The ITN contracted 15 Early Stage Researchers (ESRs) to carry out the work programme at the main beneficiaries of this grant. The training of these ESRs is central to the project through the following means: (i) training at the host, (ii) training through secondments, (iii) training through network-wide events, in two different categories: (a) training through research, (b) training through courses, seminars and workshops. The ITN has held schools and workshops in the UK, Denmark, the Netherlands, Italy, Spain, Germany, Luxembourg and Ireland, and the ESRS and their supervisors participated in many externally organised international conferences and schools.
This first work package of the ITN concerned the development of bifurcation theory in new directions that are highly relevant to complex systems. In low-dimensional autonomous (time-independent) dynamical systems, critical transitions have been extensively studied as the discipline of bifurcation theory, explaining and classifying ways in which attractors lose stability and give rise to new types of behaviours. Central to these classical studies is the assumption of very slow (adiabatic) variation of parameters, but many complex systems deal with transitions in time-dependent (non-autonomous) systems, and often models have network or multiscale structure and are subjected to noise. The mathematical development of bifurcation theory for these classes of systems shapes the research themes of our first work package: bifurcations in nonautonomous dynamical systems, random dynamical systems, networks and multiscale systems. The ESRs have been extending various methodologies for local and global bifurcations in non-autonomous dynamical systems, in the context of rate-induced tipping, skew-product flows and Carathéodory (discontinuous) differential equations. Bifurcations in random dynamical systems are understood for certain low-dimensional systems, but are largely unexplored in higher dimensions. The ESRs have studied dimensional reduction techniques as well as non-chaotic attractors and stochastic models for the Atlantic Meridional Overturning Circulation. Some of the ESRs have studied critical transitions in random dynamical systems that have also a deterministic nonautonomous dependence: in the context of stochastic approximation algorithms, with applications to evolutionary game theory, critical transitions in the climate system such as transitions from the last glacial to the present warm interglacial and the cause of the abrupt Pleistocene ice age cycles, modelling paleo-climate via delay equations as well as the scaling behaviour in asset price bubbles in financial markets.
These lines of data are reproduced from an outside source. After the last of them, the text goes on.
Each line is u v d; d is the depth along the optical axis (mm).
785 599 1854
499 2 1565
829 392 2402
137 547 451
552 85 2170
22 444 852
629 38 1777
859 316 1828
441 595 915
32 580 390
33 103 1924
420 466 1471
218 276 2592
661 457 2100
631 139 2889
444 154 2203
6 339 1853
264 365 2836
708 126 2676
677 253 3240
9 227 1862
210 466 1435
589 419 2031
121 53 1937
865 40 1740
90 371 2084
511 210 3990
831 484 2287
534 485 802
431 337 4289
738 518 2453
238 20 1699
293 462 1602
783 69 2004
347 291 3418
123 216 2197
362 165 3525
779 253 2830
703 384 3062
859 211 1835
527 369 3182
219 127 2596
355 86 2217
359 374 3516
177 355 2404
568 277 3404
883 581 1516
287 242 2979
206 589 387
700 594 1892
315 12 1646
The second work package of the ITN aimed at the design of computational predictive tools and observables that can serve as early-warning signals for imminent critical transitions, validated by the theoretical results obtained in the research in the first work package. It is a central objective in many contexts, not just to understand how transitions happen, but also to predict them. In addition, it is of central importance whether any obtained early-warning signals are robust, in the sense that their validity extends over large classes of models and processes. The mathematical development of early-warning signals follows on the back of the theoretical developments in the first work package. First results concerns results on slow recovery rates signalling a smooth saddle node bifurcation, the use of extended centre manifolds to achieve early-warning signals in asset and bond price models and limitations of traditional early-warning signals for transitions into ice ages. Finally, several computational challenge have been addressed: numerical methods for the tracking of attractors of systems with bounded noise, numerical implementations of Lin’s method to study rate-induced tipping and simulations of so-called double-gyre flows modelling critical transitions in atmospheric circulation.